We lose when we become the enemy. Strategy begins when we realize that the enemy is us. We win only when there is no enemy.
All conflict is internal conflict.
So, when we look at our “free society” with its free press, and freedom of expression, we need to find a way to do so without hatred, or fear, or filter bubbles, or partisanship, or recrimination. Can we cut through the anger and misinformation currently being sold to us by partisan broadcasters, social media algorithms, dogma, and our own fear?
It is said that, in the modern social-media environment, the consumer becomes the product. The algorithms do that by selling us fear, pride, hatred, greed, and ignorance. These are the very things that a martial art teaches us to conquer.
Try a martial art.
Seek balance.
Breathe.
Practise making peace with yourself, and spread that peace to the world.

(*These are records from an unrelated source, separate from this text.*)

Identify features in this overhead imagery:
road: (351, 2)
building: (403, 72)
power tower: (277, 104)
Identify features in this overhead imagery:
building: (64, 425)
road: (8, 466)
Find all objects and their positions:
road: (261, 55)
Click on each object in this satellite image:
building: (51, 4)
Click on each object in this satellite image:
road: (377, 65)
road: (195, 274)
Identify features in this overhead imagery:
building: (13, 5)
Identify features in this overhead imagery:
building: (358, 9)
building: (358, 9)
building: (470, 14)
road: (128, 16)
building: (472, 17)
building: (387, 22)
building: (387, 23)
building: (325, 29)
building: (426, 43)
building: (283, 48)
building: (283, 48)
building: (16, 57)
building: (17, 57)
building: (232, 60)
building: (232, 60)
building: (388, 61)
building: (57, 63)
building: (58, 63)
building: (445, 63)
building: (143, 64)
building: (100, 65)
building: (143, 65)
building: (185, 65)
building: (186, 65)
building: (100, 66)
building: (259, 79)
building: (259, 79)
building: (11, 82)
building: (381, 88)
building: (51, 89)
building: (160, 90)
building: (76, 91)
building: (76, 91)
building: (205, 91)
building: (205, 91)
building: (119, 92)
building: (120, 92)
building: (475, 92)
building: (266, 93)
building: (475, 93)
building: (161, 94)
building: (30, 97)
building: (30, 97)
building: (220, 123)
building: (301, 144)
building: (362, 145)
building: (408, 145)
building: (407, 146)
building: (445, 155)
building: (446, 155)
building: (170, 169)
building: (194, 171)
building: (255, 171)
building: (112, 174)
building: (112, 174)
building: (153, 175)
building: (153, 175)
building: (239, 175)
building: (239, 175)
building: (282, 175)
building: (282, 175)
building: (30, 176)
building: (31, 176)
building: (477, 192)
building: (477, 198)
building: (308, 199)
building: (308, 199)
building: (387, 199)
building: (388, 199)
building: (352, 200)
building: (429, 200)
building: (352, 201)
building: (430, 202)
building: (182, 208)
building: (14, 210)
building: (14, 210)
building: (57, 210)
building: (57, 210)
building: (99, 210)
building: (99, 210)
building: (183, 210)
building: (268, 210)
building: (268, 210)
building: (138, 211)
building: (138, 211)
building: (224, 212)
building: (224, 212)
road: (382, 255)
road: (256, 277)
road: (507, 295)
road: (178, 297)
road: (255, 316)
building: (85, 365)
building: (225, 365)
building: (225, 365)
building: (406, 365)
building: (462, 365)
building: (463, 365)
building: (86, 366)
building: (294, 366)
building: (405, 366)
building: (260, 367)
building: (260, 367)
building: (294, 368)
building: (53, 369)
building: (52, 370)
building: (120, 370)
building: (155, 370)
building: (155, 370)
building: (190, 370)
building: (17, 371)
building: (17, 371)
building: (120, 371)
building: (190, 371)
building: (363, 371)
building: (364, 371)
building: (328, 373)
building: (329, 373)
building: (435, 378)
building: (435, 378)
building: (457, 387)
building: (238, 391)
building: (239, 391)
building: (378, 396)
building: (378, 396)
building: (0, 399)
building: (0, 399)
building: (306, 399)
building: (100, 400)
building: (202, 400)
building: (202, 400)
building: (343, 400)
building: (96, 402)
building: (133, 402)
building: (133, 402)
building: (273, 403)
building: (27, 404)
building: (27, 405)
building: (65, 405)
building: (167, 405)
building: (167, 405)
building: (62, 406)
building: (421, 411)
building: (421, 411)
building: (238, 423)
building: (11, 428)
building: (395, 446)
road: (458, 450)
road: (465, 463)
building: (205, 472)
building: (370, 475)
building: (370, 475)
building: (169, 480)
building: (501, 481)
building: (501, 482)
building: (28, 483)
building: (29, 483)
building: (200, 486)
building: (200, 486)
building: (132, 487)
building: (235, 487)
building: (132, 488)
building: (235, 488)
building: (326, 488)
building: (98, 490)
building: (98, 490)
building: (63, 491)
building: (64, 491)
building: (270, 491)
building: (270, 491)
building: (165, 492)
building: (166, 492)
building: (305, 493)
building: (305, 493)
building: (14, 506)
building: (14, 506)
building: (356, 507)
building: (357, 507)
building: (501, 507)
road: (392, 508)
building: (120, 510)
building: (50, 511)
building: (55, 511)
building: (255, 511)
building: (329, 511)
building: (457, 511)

Then, perhaps, we will be able to cultivate a rich, intelligent, exciting society capable of find balance with the world, and navigating the challenges ahead.
Ian Sinclair is a teacher of tai chi, qigong, martial arts, and meditation in Orillia, Ontario, Canada.
To cling to anger is to lose the fight. To cling you hate is to become the enemy. To cling to tension is to be ignorant and blind.
If your technique requires force, it is the wrong technique. If you need to dominate the enemy, you will never convince them that you are correct. There is no religion without freedom of religion, no intelligent debate without freedom of thought, no justice without reconciliation.
Consider all the things that we must seek in order to form a better society. We must find them within ourselves if we wish to find them anywhere else.
I.S.
“Be the change you want to see happen.”
Arleen Lorrance
“If we could change ourselves, the tendencies in the world would also change. As a man changes his own nature, so does the attitude of the world change towards him. … We need not wait to see what others do.”